◆ **Instruction**: Look through the entries below and copy exactly the part that begins with the line containing "Facebookでシェア" and ends with the line containing "Com linguagem simbólica". Do not copy the pictures.

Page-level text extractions

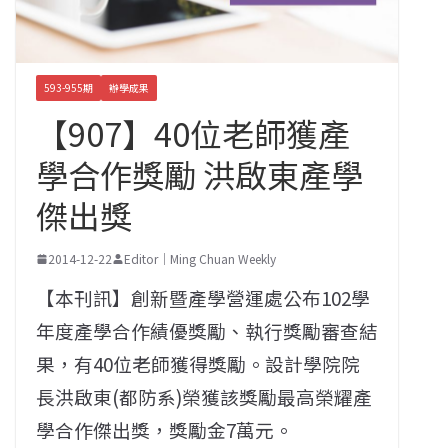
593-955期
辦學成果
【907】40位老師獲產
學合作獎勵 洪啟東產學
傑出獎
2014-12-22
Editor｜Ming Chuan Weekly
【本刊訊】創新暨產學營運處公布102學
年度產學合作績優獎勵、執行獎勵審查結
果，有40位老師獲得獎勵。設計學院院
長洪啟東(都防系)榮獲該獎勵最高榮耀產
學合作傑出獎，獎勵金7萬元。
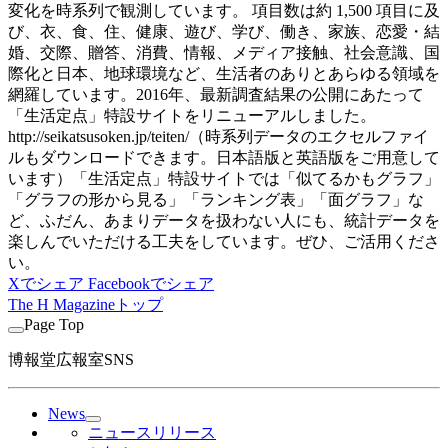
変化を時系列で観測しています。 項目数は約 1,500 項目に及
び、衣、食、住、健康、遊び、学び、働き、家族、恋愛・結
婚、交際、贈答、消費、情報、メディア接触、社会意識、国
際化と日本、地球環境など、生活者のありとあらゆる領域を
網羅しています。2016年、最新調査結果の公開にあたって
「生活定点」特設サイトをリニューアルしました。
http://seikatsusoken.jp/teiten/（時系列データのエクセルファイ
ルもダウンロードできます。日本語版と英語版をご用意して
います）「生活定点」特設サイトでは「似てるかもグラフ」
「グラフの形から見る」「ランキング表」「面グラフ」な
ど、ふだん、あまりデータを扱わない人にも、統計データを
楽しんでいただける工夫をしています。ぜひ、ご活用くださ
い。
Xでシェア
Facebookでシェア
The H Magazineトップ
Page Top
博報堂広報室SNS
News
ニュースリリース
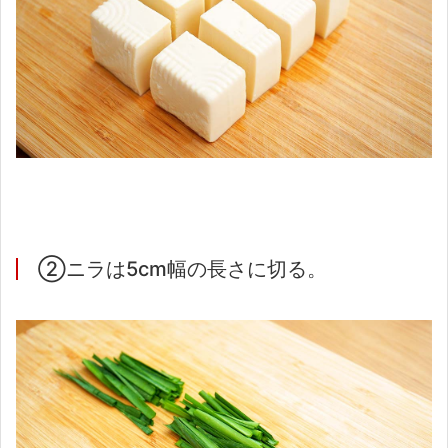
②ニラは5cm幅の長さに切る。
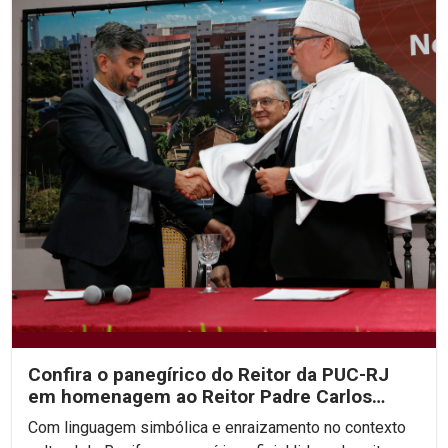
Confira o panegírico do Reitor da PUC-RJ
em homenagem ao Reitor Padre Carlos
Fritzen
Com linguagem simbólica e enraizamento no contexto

---

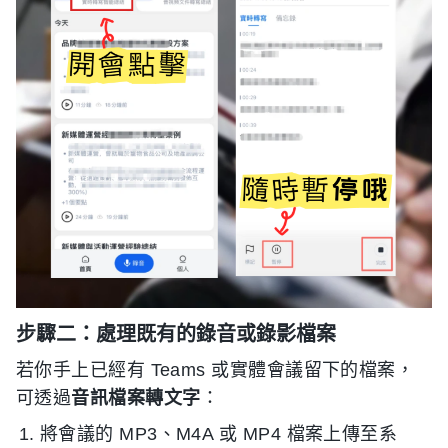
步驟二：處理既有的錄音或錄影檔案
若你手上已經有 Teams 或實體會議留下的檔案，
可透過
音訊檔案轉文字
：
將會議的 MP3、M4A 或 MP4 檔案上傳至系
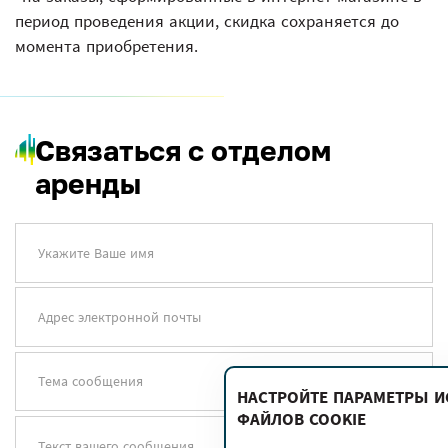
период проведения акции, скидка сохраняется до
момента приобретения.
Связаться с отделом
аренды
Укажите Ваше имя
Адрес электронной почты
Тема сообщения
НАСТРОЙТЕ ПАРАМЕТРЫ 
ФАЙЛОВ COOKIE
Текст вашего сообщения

◆ **Task response**:
Facebookでシェア
The H Magazineトップ
Page Top
博報堂広報室SNS
News
ニュースリリース
②ニラは5cm幅の長さに切る。
Confira o panegírico do Reitor da PUC-RJ
em homenagem ao Reitor Padre Carlos
Fritzen
Com linguagem simbólica e enraizamento no contexto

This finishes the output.